Dennis Reeves

Personal information
- Full name: Dennis John Richardson Reeves
- Date of birth: 1 December 1944 (age 81)
- Place of birth: Lochmaben, Scotland
- Position: Goalkeeper

Youth career
- 1961–1963: Chester

Senior career*
- Years: Team / Apps / (Gls)
- 1963–1967: Chester / 139 / (0)
- 1967–1969: Wrexham / 15 / (0)
- 1969–1975: Wigan Athletic / 233 / (0)

= Dennis Reeves =

Scottish footballer

Dennis Reeves (born 1 December 1944) is a Scottish former footballer who played as a goalkeeper.

==Playing career==
Although born in Scotland, Reeves spent his entire playing career in England and Wales.

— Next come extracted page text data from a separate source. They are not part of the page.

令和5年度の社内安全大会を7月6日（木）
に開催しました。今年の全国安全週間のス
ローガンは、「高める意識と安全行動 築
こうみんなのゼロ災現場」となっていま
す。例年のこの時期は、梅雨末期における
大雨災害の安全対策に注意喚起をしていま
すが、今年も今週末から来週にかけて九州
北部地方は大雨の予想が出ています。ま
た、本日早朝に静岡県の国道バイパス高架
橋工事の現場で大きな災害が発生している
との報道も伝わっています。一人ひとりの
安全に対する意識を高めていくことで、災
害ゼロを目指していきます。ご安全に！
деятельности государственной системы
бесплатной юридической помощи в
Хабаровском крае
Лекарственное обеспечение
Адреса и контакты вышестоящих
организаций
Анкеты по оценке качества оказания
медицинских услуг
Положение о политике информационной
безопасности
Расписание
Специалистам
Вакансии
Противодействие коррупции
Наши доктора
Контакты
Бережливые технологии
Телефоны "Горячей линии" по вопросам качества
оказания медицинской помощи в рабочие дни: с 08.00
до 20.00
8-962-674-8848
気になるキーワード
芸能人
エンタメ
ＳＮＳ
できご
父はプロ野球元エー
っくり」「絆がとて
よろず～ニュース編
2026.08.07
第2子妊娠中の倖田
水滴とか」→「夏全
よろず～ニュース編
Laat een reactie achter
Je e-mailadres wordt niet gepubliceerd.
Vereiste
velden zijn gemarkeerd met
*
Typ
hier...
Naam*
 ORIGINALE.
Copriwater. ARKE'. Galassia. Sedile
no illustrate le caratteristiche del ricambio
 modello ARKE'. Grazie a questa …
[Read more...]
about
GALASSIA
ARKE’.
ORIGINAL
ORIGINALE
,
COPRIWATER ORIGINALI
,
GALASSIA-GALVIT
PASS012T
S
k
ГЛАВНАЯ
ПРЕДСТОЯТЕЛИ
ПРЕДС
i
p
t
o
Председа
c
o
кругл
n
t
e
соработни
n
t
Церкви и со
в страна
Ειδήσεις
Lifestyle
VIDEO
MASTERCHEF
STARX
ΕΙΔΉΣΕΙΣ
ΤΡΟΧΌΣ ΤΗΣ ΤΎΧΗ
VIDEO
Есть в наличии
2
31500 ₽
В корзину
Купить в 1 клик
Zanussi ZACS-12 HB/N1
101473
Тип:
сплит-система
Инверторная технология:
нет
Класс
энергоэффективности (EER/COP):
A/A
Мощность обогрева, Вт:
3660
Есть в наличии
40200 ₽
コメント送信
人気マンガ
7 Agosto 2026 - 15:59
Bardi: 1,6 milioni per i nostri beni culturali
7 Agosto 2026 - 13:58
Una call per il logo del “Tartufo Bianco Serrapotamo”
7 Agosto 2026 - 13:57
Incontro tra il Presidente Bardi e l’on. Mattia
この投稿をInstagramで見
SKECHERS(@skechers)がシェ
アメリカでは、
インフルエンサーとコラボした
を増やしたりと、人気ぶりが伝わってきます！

He was invited to trials at Chester in 1961, making his debut in The Football League for the club against Rochdale in October 1963. He was a regular in the side for the next three years. On 9 January 1965, he made a superb one-handed save at Old Trafford to deny Bobby Charlton in Chester's 2-1 defeat against Manchester United in the FA Cup third round.

Reeves asked Chester for a transfer after losing his place to Terry Carling during the 1966–67 season. In October 1967 he moved to local rivals Wrexham where he made 15 league appearances. In 1969 he began playing Non-League football with Wigan Athletic. Reeves felt he produced the best form of his career playing at Wigan's Springfield Park, which included the 1973 final of the FA Trophy at Wembley Stadium. He went on to make a total of 233 appearances for the Northern Premier League club.

Reeves announced his retirement at the end of the 1974–75 season. Back in Chester, he worked as a painter and decorator, and played club cricket.